Trimble Supports Sino American Survey Competition to Highlight International Surveying Skills
Surveying teams from China and the United States gathered this week for an international surveying competition outside of our nation’s capital.
The competition, which brings together teams of 18 surveyors from each country Nov. 13-16 in Northern Virginia, is organized by the Beijing Municipal Federation of Trade Unions in China, the National Society of Professional Surveyors (NSPS) in the U.S., and the America and China International Foundation.
The surveying teams will compete both in the field and through a written test. The field exercise, originally planned on the National Mall to culminate in measuring a point at the top of the Washington Monument, was moved due to inclement weather to the National Geodetic Survey’s Corbin Training Center in Woodford, Va.
According to Qiang Fu, market manager, Trimble is supporting the event together with its local dealer, Keystone Precision Instrument, by supplying all of the competition’s necessary equipment, along with a first-day tutorial for all participants. The Trimble S7 Robotic Total Station, Trimble TSC7 Controller, Trimble R10-2 Integrated GNSS System and Trimble DiNi Level are just a few of the instruments participants will utilize throughout the competition.
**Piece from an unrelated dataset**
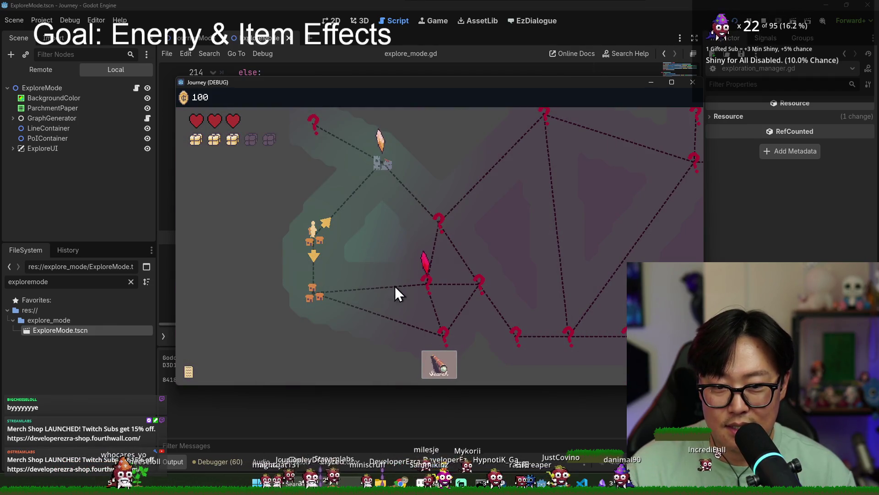
Travel to the overworld node, close the tutorial message, and walk to the castle node.
click(376, 166)
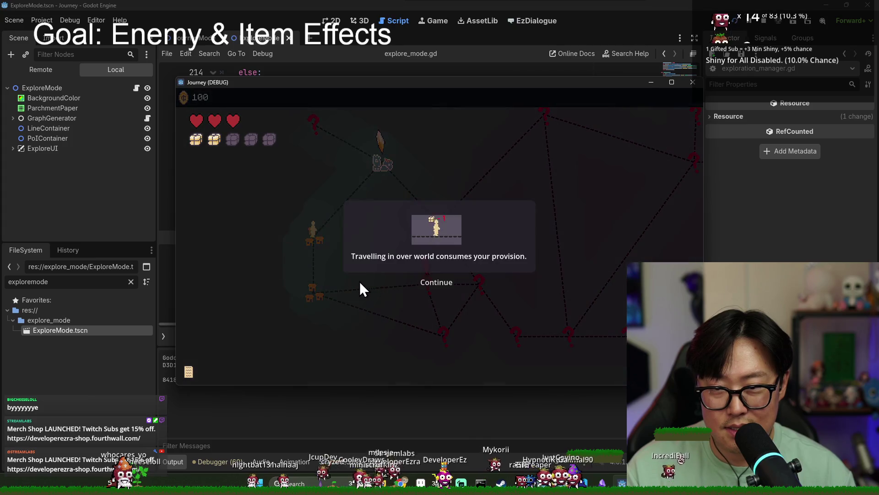
click(428, 282)
click(430, 282)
“Every year, the Beijing Municipal Federation of Trade Unions sponsors competitions for various trade professions to build relationships and understanding between China and other countries,” Fu said. “This year, they decided to involve geospatial surveyors in the United States.”
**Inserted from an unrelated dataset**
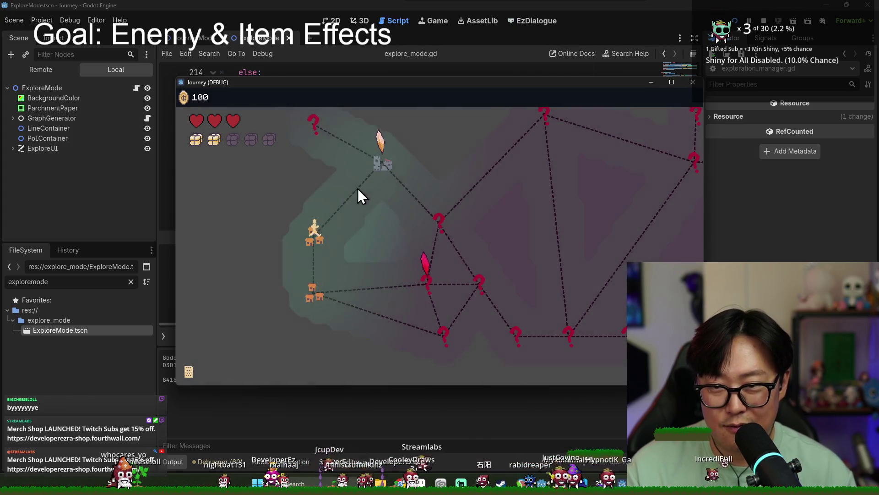
click(358, 188)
For the competition, groups of three surveyors from each country’s team will work on the field component and use their skills to determine a point known only to the judges.
In consideration of the differentials between the various types of surveying conducted in both the U.S. and China, the underlying basis of this week’s competition focuses on surveying activities common to both teams, according to details from the NSPS. The written portion of the competition consists of 100 short-answer questions previously agreed upon by Chinese and U.S. delegation leaders.
Also helping with the event from Trimble are Chip Berniard (technical sales NE USA/Canada) and Hughes Chen (software support). Chris Guagliardo (support specialist and certified trainer) is assisting from Keystone Precision Instrument.
Below are brief descriptions of three “field” surveying aspects of the competition. Note: there is no particular order in which each team must accomplish them:
- Leveling - The most accurate methodology for the determination of the difference in height between two points. The procedure requires a leveling instrument and, generally, two graduated level staffs. A team of three surveyors will choose what it considers to be the most efficient way to perform these measurements. The three survey control marks selected in the area of the competition have very accurate data published for them and will be used as the starting and ending points from which each team will determine the height for their new point.
- Traverse - This measurement process requires the use of a total station and at least one range pole with a glass reflector. The traverse technique will allow each team to determine the horizontal coordinates – latitude and longitude and UTM values – for their new point by measuring angles and distances from the three survey control marks. They each have high accuracy horizontal positions already published.
- GNSS - These measurements will showcase each team’s ability to utilize the network of Global Navigation Satellites to independently determine the latitude, longitude and ellipsoid height of their new point. The teams will be provided with at least two methods to accurately perform positioning with a GNSS receiver to validate the horizontal coordinates as previously determined by traverse and height as performed by the leveling. Each team will have a dual frequency GNSS receiver and be provided with access to the Trimble regional real-time network, as well as the option of checking those values by submitting their GNSS observations to the National Geodetic Survey's Online Positioning User Service (OPUS).